Can competent brass players play large leaps?
Yes. Remember that brass instruments in their fundamental form can play only tones that are found in the overtone series. Large leaps are inherent in the nature of brass instruments, especially in their lower registers.
In the upper register, because the overtones are closer together, playing a note accurately is more dependent on the player's control: breath pressure, lip tension, and indeed ear. Here I answer "yes" because the question specifies "competent," but remember that it is unusual to attend a symphonic performance, even a professional one, without hearing a flubbed note from the horns.
Look at a few horn parts from the late 18th through the late 19th century. They don't just contain leaps, their characteristic style is based on leaps. This music is an important part of the horn repertoire. For a horn player, a few fourths, sixths, or octaves are like breathing.
You'll also want to look at idiomatic writing for the modern valved horn, of course, in more recent works, where you'll find leaps both in passages that evoke the classical brass idiom (Fanfare for the Common Man comes to mind) and in passages that are mostly stepwise, as with melodies written for any chromatic instrument.
In general, as an orchestrator, you will want to become more familiar with all of the instruments of the orchestra. Buy a cheap used horn, or borrow one. Learn to play it, even badly. This will give you more insight into the answer to this question than any of us can. Look at a book of orchestral excerpts that a student hornist would use. Listen to professional recordings of these pieces. Look for videos online of students playing these pieces, too: this will give you a sense of what's hard and what isn't.

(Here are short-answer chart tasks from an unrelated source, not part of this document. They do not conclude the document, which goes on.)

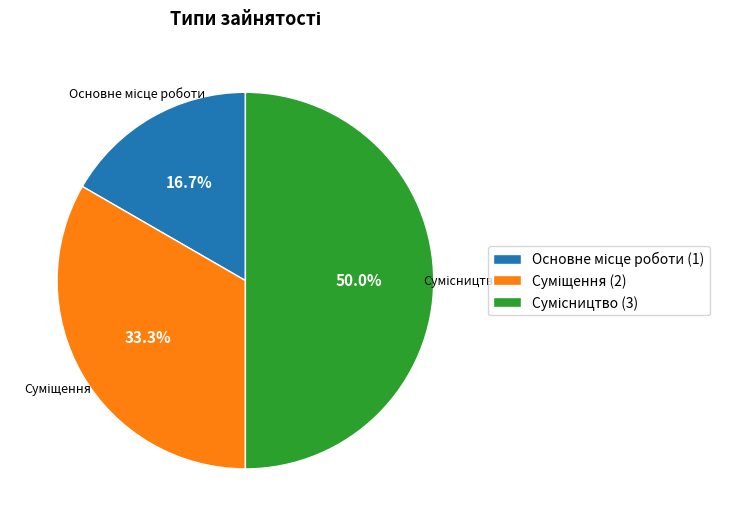

Is there a majority slice in this chart?

No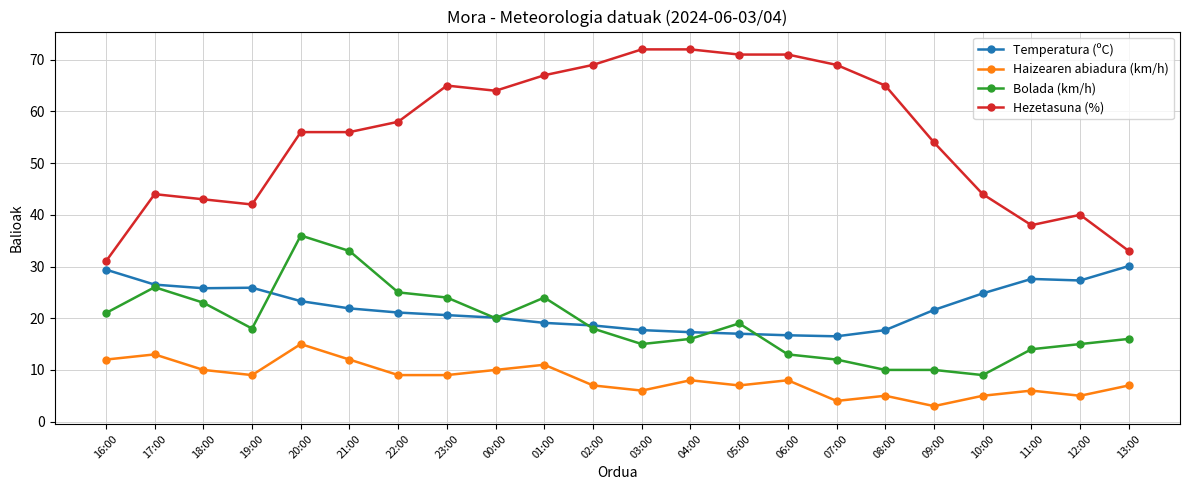

How many lines are shown in the chart?

4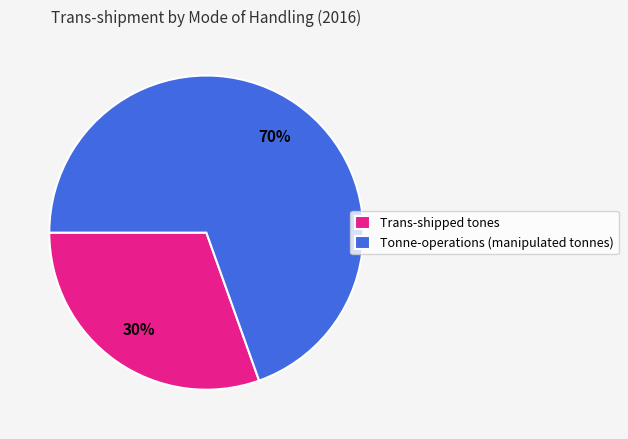

Does any single category account for the majority?

Yes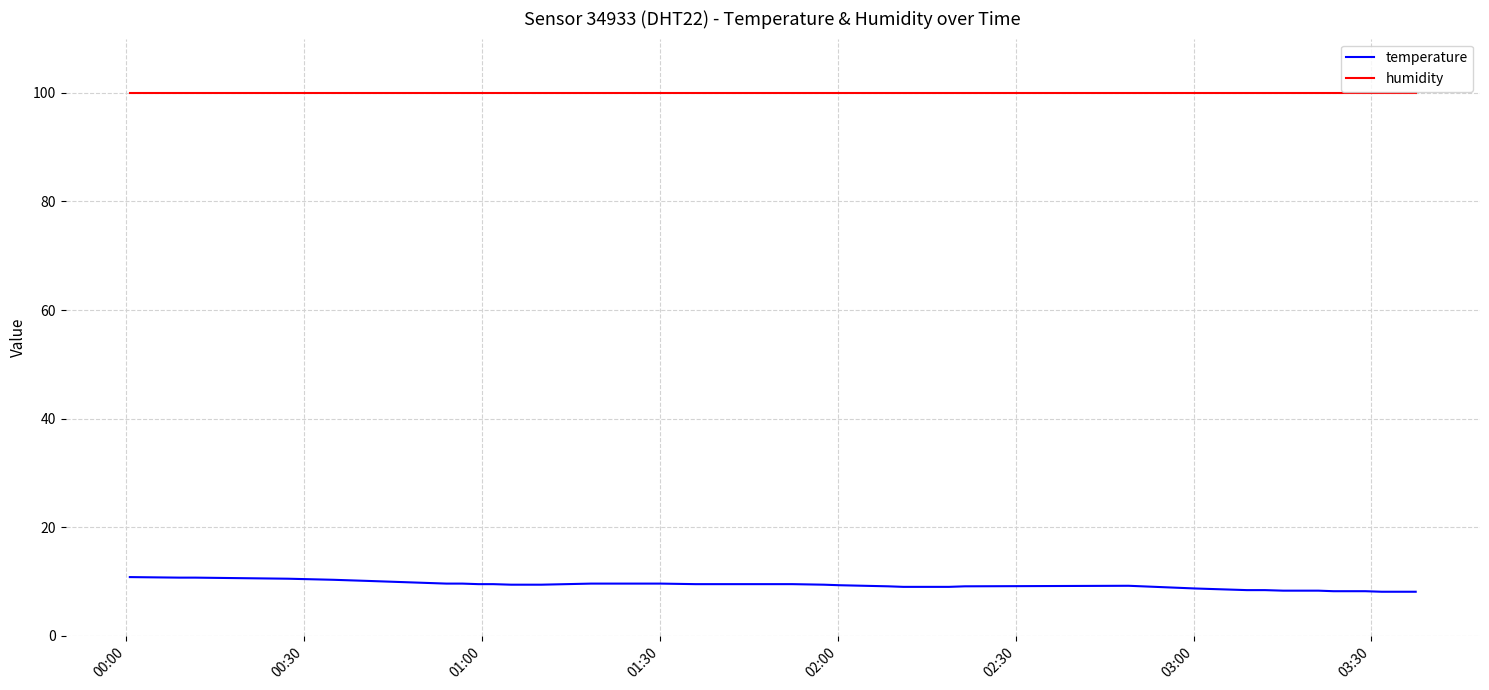

True or false: temperature and humidity cross at least once.

False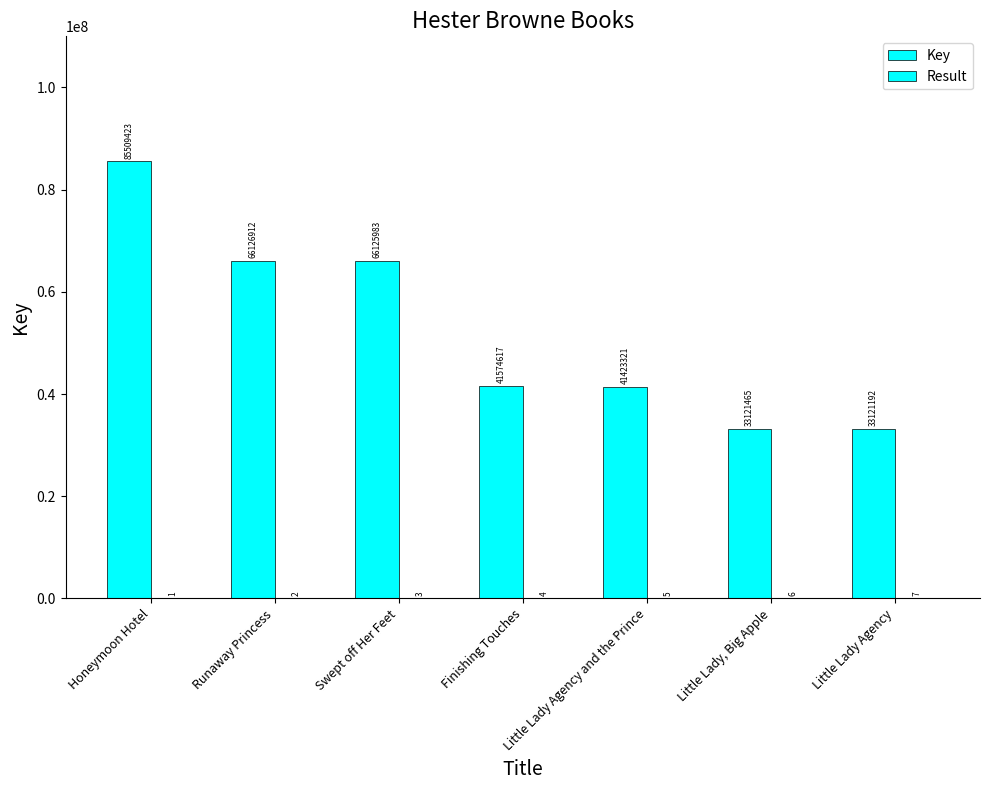

List the labels in order of Key value, smallest first.

Little Lady Agency, Little Lady, Big Apple, Little Lady Agency and the Prince, Finishing Touches, Swept off Her Feet, Runaway Princess, Honeymoon Hotel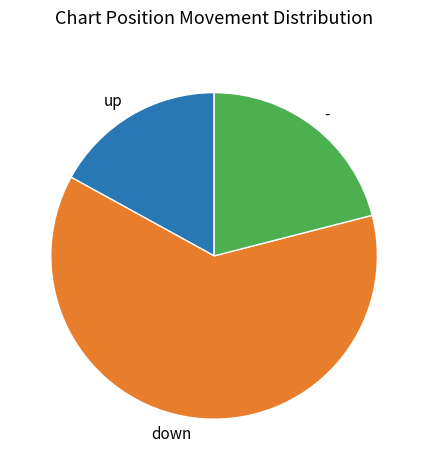

Which has a higher value, up or down?

down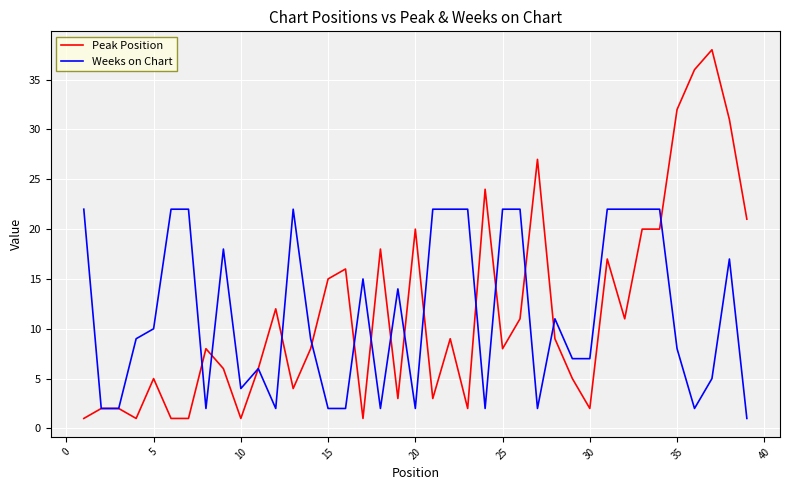

List the series in order of their peak value, lowest first.

Weeks on Chart, Peak Position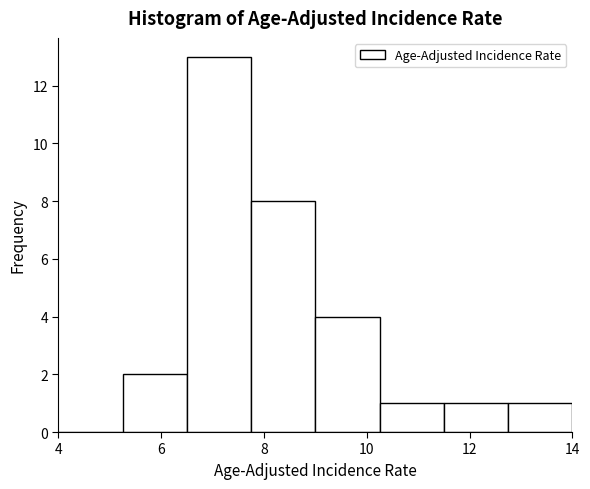

Reading left to right, list every bar in this chart as the range it spans on the x-axis followed by its height. Neither the bar edges nor the heights are printed on the chart, so give them approximately, as read against the axes.

4.00 to 5.25: 0
5.25 to 6.50: 2
6.50 to 7.75: 13
7.75 to 9.00: 8
9.00 to 10.25: 4
10.25 to 11.50: 1
11.50 to 12.75: 1
12.75 to 14.00: 1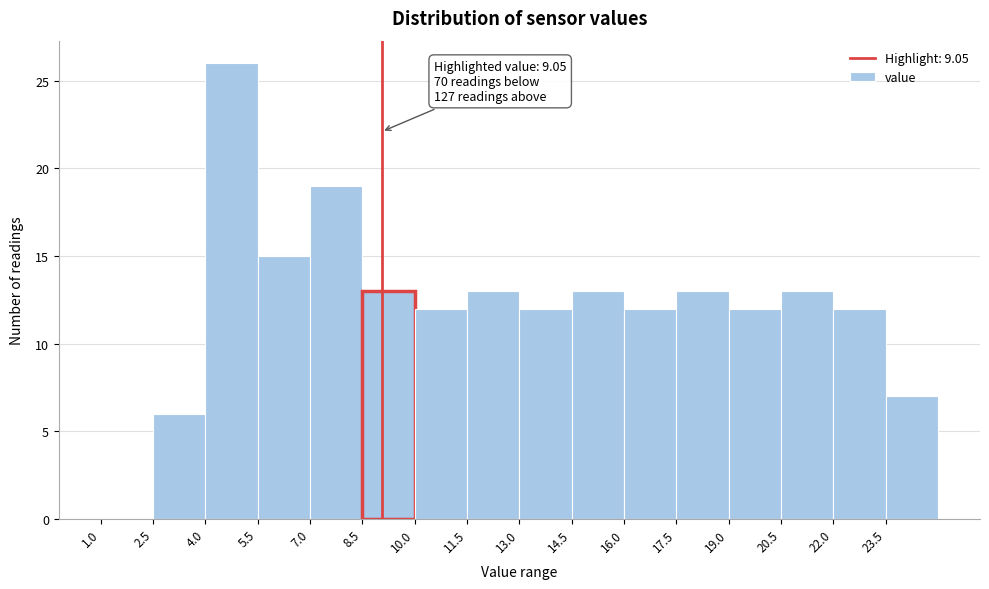

Over which range of the x-axis is the bar tallest?

4.0 to 5.5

While you're doing all of that, you're bound to come upon passages that are similar to the one you're writing, to serve as a model. How do other composers handle the sort of texture you want to create (for example, the part crossing in the last measure is unusual).
Finally, make friends with a horn player. Don't just ask them to look at the part but ask them to play it for you, so you can hear whether it actually sounds as you imagine it does. They'll tell you if anything doesn't make sense or if you need to be careful about anything.